Hectic day today I went out to the coop to move broody hens around. Today is day 19 for them so it was now or never. They were still playing musical nests so I felt safe....until I picked up an egg and it cheeped at me. Oh expletive deleted I cried, hurriedly put the egg with the little pip in the new nest, tossed mamma in. She settled down on the eggs once again. Hesitantly reached under hen #2 and sure enough, I got cheeped at again, and found a nice zip started. The nest is being occupied by two hens, each with their own eggs and hen #2 was just beside herself with excitement hearing that little chick peeping under her room mate. She kept trying to go over and sit on the chick...and it's mom, making those soft little clucking sounds hens make with their new chicks. I put her back on her nest twice. In the mean time, the hen with the new chick reached under her and started pecking the chick. I figured she was going after the egg shell so I took it out while she was standing and she immediately grabbed the chick by the wing and tried to pull it out of the nest. I don't know what she was trying to do but she did it twice. The second time I grabbed her and pulled her off the nest. Hen number two, clucking soothingly to the little baby, immediately left her nest to settle on the newly hatched chick. I pushed her three eggs under her, looked at the disgraced hen I was still holding and proclaimed "You are no longer broody!" and shoved her out in the run with the rest of the flock.

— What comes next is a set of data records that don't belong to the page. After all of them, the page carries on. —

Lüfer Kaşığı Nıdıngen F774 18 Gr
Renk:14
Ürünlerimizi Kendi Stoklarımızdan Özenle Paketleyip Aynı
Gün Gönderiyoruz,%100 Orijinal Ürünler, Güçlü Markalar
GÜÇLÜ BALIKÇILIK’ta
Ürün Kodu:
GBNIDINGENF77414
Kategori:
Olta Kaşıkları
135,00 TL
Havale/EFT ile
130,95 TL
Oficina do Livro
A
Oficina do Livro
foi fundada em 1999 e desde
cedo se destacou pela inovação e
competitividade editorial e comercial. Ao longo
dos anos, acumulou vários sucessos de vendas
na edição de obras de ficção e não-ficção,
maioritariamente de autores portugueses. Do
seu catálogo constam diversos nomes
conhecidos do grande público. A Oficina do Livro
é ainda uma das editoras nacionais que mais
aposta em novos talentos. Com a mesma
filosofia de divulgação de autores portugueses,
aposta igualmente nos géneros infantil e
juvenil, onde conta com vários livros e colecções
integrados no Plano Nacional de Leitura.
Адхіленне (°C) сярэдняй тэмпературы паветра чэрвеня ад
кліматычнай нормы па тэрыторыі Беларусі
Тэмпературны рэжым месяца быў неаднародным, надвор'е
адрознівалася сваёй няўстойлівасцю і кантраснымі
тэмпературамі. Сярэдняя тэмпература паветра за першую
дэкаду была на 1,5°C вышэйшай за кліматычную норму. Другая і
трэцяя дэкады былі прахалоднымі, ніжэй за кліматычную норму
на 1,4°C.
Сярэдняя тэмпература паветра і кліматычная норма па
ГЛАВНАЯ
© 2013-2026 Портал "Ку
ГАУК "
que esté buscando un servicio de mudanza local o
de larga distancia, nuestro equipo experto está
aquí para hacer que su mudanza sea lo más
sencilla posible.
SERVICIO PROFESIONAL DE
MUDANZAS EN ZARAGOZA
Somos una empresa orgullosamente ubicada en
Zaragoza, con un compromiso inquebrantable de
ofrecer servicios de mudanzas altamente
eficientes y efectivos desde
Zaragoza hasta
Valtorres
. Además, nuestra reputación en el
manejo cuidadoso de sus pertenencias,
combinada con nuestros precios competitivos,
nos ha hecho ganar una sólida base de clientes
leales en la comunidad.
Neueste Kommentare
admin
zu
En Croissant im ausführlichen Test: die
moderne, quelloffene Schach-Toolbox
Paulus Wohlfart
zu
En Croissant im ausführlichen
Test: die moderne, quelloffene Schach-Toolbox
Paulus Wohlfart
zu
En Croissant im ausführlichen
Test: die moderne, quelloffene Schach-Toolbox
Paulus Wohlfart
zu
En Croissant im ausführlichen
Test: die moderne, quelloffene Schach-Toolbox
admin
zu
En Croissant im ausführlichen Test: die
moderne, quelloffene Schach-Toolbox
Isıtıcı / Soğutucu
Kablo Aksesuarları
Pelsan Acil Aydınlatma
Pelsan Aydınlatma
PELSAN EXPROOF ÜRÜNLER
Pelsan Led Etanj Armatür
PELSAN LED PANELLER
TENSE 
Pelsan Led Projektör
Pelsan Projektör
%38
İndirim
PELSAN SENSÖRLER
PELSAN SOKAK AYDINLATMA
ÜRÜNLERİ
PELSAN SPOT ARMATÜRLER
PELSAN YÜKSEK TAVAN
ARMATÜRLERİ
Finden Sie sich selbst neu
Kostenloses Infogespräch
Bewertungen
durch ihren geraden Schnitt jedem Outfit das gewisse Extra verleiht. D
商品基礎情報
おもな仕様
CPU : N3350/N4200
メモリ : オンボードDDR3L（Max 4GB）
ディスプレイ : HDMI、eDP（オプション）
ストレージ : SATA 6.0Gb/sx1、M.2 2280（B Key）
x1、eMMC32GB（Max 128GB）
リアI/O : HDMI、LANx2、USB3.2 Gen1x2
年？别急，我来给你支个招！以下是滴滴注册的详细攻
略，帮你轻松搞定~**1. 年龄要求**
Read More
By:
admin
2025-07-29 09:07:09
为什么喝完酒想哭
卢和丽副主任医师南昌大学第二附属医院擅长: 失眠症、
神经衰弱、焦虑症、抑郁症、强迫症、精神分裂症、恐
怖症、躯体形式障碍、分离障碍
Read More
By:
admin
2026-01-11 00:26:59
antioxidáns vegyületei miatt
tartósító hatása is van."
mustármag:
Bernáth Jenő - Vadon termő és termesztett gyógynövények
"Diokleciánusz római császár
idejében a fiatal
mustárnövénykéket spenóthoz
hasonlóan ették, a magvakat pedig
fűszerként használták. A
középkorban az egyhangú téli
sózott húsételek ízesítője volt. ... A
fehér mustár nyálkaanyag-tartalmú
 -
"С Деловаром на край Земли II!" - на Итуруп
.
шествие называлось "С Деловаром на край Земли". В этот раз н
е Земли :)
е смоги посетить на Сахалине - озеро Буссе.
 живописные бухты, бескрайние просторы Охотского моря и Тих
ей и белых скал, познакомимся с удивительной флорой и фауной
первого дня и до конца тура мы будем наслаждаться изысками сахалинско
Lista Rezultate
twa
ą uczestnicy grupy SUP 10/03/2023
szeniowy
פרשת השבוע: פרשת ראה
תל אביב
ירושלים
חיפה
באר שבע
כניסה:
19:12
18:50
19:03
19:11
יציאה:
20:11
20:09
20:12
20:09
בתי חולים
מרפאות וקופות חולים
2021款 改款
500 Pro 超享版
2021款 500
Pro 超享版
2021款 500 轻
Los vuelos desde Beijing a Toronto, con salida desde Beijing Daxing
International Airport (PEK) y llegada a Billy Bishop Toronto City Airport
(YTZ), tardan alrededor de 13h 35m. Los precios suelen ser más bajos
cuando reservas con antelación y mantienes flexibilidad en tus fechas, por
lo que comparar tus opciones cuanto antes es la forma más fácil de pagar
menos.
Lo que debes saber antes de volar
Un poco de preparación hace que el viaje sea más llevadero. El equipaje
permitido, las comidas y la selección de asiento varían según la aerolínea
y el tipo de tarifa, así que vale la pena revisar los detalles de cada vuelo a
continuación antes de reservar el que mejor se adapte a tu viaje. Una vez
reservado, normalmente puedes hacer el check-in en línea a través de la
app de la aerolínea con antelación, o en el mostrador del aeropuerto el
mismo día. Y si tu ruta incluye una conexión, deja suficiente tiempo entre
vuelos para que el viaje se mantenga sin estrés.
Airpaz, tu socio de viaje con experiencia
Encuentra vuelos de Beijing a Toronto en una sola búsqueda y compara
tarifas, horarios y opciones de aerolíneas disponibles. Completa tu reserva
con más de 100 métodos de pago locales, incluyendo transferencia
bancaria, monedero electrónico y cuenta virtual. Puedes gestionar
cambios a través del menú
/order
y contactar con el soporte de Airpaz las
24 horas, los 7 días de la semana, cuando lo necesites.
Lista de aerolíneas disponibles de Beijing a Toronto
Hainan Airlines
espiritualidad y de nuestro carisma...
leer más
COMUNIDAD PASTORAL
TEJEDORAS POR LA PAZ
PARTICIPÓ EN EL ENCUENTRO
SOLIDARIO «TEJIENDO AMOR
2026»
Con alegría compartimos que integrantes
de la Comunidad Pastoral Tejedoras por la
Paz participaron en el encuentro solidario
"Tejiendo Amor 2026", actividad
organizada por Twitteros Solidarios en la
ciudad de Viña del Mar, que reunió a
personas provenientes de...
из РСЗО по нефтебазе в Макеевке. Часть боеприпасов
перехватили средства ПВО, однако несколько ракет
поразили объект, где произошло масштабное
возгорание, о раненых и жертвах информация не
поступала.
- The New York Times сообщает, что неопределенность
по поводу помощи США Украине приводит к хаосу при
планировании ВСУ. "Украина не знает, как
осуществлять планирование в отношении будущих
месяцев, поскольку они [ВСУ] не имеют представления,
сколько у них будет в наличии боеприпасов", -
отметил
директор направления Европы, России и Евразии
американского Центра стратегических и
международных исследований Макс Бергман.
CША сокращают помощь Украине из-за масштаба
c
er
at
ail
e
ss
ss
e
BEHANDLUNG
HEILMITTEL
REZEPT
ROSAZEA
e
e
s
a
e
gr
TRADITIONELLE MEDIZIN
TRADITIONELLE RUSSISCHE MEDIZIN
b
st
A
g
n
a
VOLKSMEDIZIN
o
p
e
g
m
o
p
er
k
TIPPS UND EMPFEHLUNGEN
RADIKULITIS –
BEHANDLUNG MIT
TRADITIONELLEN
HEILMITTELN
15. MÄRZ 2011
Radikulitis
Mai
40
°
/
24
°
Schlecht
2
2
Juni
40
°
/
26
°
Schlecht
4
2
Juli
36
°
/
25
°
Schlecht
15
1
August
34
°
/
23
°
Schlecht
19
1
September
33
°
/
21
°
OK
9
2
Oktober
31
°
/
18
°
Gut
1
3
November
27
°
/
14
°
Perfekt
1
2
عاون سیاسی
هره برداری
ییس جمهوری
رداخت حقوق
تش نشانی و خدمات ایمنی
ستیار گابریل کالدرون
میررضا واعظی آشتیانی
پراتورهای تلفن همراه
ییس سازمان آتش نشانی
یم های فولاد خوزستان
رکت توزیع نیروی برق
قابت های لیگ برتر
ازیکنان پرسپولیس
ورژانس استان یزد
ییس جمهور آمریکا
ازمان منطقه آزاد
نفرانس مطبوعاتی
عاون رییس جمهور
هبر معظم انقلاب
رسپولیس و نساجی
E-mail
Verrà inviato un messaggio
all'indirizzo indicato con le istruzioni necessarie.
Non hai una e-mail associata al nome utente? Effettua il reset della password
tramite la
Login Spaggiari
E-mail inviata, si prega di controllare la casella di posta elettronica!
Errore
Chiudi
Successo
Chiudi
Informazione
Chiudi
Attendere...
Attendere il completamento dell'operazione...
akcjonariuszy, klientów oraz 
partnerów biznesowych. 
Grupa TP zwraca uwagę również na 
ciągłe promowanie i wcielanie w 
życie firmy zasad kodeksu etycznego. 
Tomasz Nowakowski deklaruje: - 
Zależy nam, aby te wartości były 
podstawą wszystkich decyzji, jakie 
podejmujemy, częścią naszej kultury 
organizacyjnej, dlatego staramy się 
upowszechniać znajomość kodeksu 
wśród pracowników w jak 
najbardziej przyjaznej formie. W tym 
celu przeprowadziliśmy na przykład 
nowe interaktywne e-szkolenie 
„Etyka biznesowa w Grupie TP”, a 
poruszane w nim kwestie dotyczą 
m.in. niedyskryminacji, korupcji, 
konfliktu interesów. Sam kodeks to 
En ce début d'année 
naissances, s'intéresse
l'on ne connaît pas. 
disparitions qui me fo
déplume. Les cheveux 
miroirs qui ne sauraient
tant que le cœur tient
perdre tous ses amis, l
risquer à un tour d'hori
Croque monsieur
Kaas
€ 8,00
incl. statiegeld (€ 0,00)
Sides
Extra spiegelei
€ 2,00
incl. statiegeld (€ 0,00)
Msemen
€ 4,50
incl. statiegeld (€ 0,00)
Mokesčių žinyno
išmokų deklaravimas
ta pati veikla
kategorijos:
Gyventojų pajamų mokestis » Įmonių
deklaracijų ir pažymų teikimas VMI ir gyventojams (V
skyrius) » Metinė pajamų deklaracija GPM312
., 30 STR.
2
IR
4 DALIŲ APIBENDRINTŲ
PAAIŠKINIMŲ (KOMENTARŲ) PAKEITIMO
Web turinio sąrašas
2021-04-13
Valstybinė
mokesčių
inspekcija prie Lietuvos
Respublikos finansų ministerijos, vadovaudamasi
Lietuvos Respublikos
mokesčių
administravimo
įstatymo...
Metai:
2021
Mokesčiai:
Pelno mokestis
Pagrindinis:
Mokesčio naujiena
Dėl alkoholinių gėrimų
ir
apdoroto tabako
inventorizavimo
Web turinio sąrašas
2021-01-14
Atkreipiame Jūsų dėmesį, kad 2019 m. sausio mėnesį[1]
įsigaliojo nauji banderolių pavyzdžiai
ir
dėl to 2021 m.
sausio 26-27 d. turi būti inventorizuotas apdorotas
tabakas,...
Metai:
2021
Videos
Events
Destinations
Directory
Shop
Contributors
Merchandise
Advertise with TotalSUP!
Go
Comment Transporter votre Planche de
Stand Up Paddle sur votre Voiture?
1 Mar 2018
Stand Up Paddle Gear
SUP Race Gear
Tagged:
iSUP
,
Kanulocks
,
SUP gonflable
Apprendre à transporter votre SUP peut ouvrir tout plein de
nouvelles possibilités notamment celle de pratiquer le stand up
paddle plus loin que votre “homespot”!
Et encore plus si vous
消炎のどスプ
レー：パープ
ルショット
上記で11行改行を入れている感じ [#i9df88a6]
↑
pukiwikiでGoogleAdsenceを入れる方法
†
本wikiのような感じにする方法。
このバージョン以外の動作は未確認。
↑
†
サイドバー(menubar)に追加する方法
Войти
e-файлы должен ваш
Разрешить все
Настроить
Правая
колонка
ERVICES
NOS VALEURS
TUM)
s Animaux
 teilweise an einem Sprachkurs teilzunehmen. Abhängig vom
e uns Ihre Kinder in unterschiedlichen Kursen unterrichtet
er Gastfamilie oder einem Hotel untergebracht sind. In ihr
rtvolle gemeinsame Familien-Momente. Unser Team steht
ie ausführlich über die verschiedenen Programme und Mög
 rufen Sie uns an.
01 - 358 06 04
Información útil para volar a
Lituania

I just checked on baby. It's fine. Iris, the new new mamma is the picture of contentment. Sitting there softly clucking to her baby with 5 eggs under her.
This isn't the first time I've had one of these hens do that with a chick. They have some glitch in their instincts about babies and what they are. I'm just glad I was there paying attention so I could save the baby because I have no doubt that the hen would have either injured or killed it.